= Gilbert Hedden =

American industrialist, politician and treasure hunter

Gilbert Dayton Hedden, Sr. (April 6, 1897 – September 14, 1974) was an American industrialist, politician and treasure hunter. He was Mayor of Chatham Borough, New Jersey from 1934 to 1938 and is most notable today for his role in investigating the Oak Island mystery, described as the costliest treasure hunt ever.

==Biography==
In 1919, he became vice president and general manager of the Hedden Iron Construction Company in Hillside, New Jersey. They were fabricators and erectors of structural steel. On the sale in 1931 of the business to Bethlehem Steel Company, he became plant manager of the "Hedden" works.

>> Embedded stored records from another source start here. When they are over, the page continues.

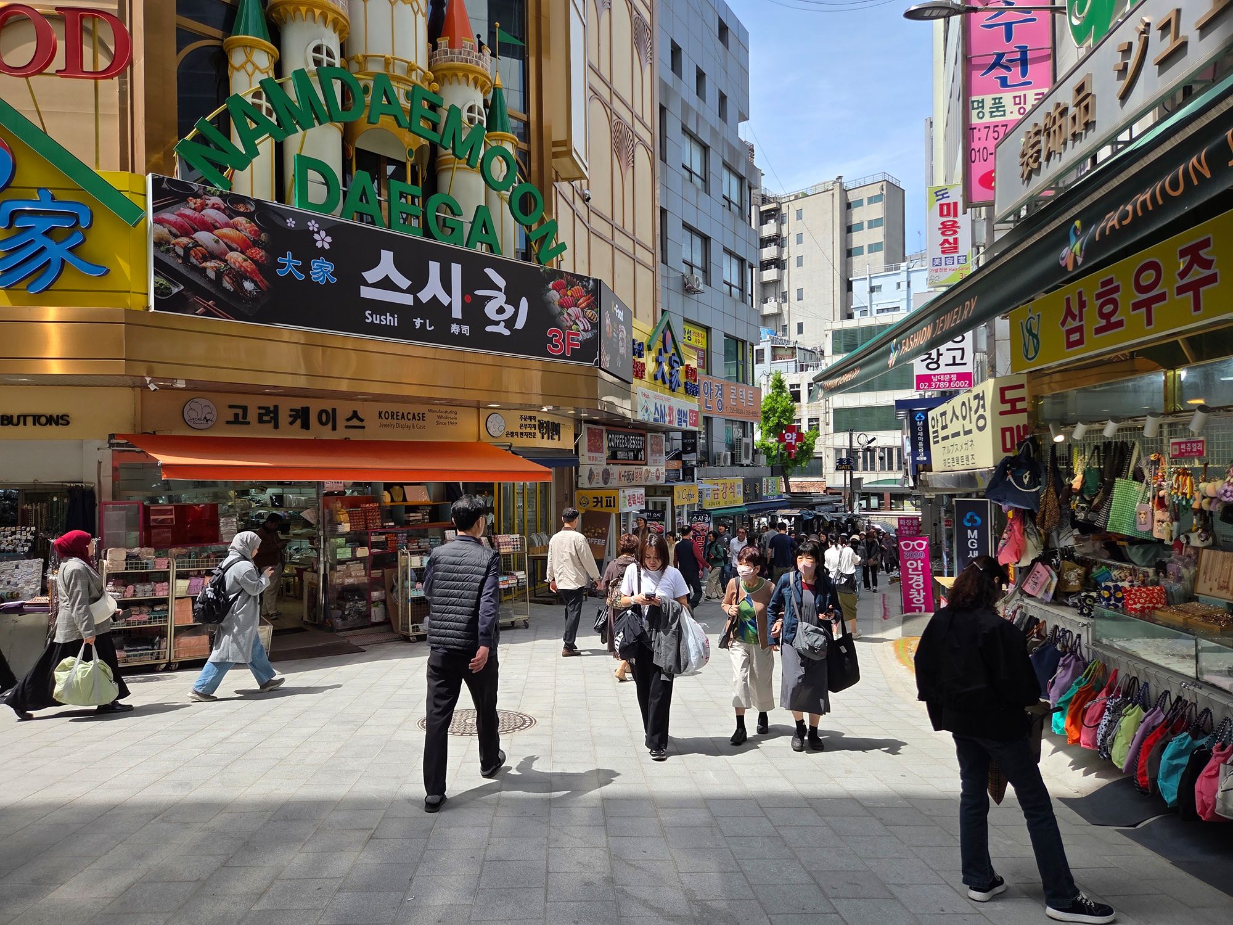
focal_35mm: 23
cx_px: 616
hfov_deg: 73.9
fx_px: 819
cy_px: 462
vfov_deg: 58.9
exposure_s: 1/2737
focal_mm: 5.4
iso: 80
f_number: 1.8
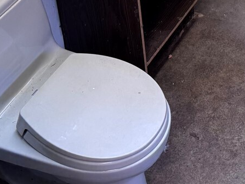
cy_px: -133
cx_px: 226
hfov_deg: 22.2
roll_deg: +2.3
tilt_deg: -27.2
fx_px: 609
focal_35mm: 86
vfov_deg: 15.2
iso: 160
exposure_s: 1/120
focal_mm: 6.76
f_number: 1.78
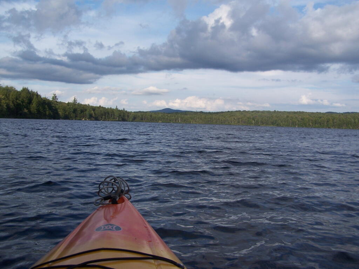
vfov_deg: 37.7
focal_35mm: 38
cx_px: 180
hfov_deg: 49.0
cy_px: 134
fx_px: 394
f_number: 4
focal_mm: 6.3
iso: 80
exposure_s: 1/640
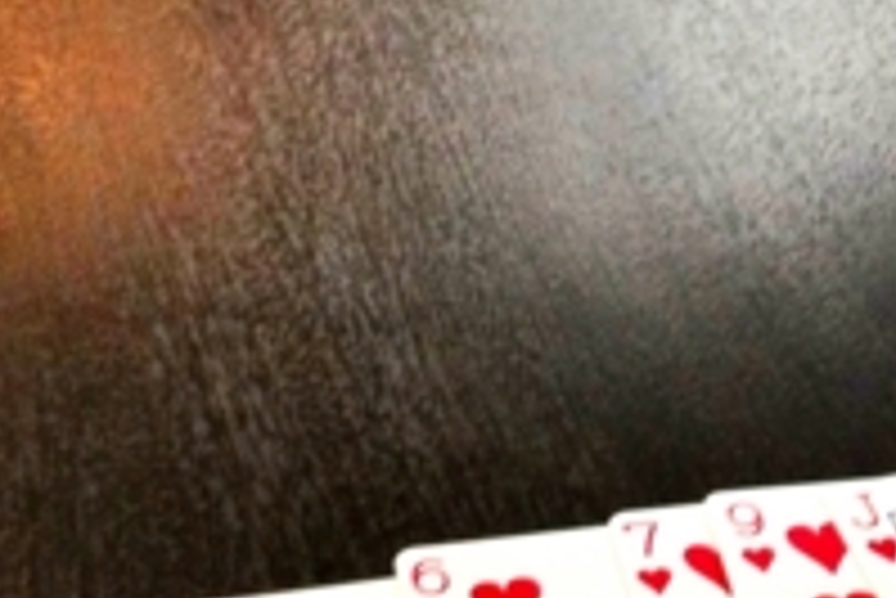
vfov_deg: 11.7
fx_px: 2914
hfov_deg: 16.9
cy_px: 76
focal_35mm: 117
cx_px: 986
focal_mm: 4.28
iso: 100
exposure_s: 1/20
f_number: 2.4
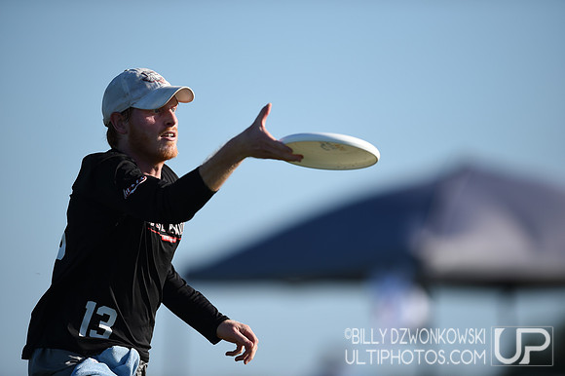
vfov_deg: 3.4
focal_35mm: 400
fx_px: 6274
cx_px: 282
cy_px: 188
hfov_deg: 5.2
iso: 200
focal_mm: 400
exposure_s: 1/4000
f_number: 2.8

On May 8, 1928, he read an article about Oak Island in The New York Times Magazine. Hedden was fascinated by the story and determined to purchase the island and search for the treasure. He spent much of his fortune in search of the treasure. His search lasted from 1934 to 1936, when he helped arrange for New York University engineering professor Edwin Hamilton to take over. Hedden bought the east end of the island in 1935 and attempted to drain the so-called Money Pit with a pump. His discoveries during the search included finding an inscribed "H + O" stone, believed to be Knights Templar related, at Joudrey's Cove in 1936.